What this exercise asks.
[1] Answer these questions using the text on combining classifier predictions:
(a) Which two text representations are given in parentheses beside each classifier?
(b) What will be dropped once the classification results on the new data are combined?
(c) From which file is the data to be classified loaded?
[2] Extend the text on combining classifier predictions, picking up right after its final line.
— start of Page text —
Combining Classifier Predictions

We have already tuned the classifier with optmized parameters, we will then combine classification results on the new data and drop the duplicates

  • Multinomial Naive Bayes (CountVectorizer/tfidf)
  • Logistic Regression (CountVectorizer/tfidf)
  • Linear SVC (CountVectorizer/tfidf)
  • RandomForestClassifier(CountVectorizer/tfidf)
  • XGBoost (CountVectorizer/tfidf)

This method is not such a great way since it introduces a lot of error in our classification results, but lets just test it out and see

Load the data to be classified

In [23]:
# Load data to be classified 
full = pd.read_csv("NewData.csv")
— end of Page text —
— start of Records shown —
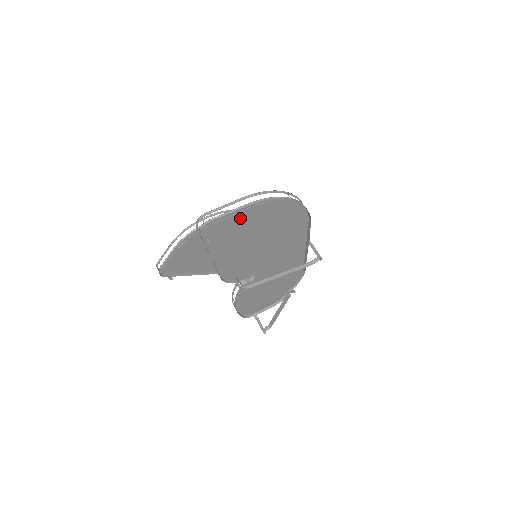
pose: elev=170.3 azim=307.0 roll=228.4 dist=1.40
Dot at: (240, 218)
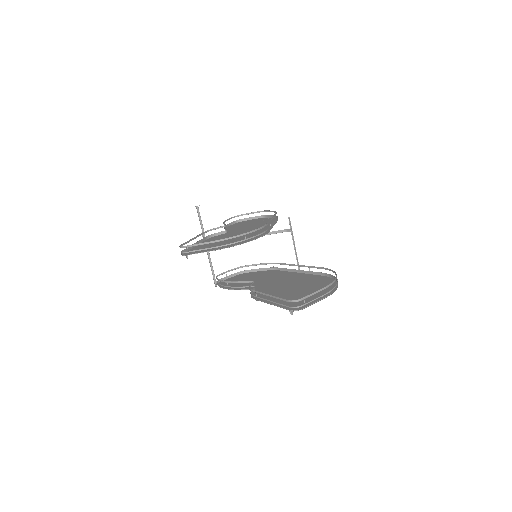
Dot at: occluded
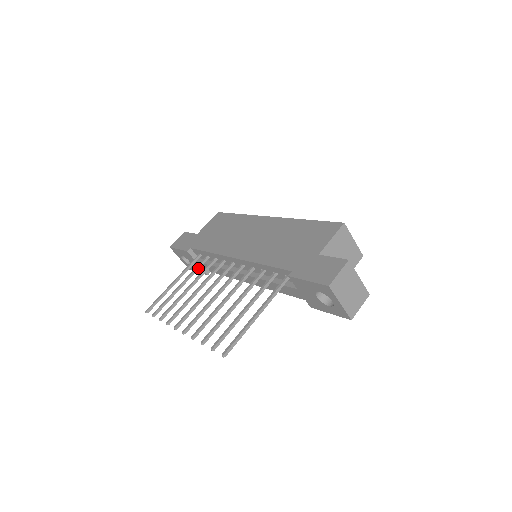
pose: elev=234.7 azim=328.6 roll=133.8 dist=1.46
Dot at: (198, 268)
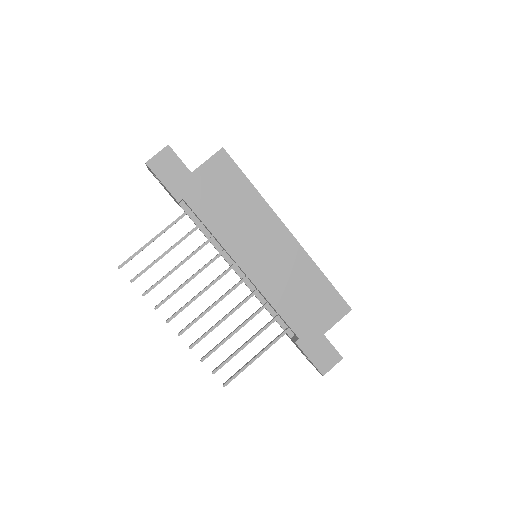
— end of Records shown —
Responses to the tasks.
[1]
(a) CountVectorizer and tfidf
(b) The duplicates
(c) NewData.csv

[2]
# combine the title and description as text as our document
full['Text'] = full['Title'] +full['Description']
full['Processed Text'] = full['Text'].map(preprocess_text)
full['processed_string'] =  [' '.join(text) for text in full['Processed Text']]
full = full.reset_index(drop=True)

Classify New Data with the 5 Classifiers with optimized tuning parameters

In [24]:
# MultinomialNB (CountVect)
full['Class'] = feature_pipe(CountVectorizer(max_df= 0.25, min_df =1, ngram_range = (2,3)),MultinomialNB(alpha=0.25), text_train, class_train, full )
model1 = full[full['Class'] == 'Consumption']

# MultinomialNB (TFIDF)
full['Class'] = feature_pipe(TfidfVectorizer(max_df= 0.25, min_df =1, ngram_range = (2,3)),MultinomialNB(alpha=0.5), text_train, class_train, full)
model2 = full[full['Class'] == 'Consumption']

#  LogisticRegression (CountVect)
full['Class'] = feature_pipe(CountVectorizer(max_df= 0.5, min_df =1, ngram_range = (1,3)), LogisticRegression(C=1.0, penalty = 'l2'), text_train, class_train, full)
model3 = full[full['Class'] == 'Consumption']

# LogisticRegression (TFIDF)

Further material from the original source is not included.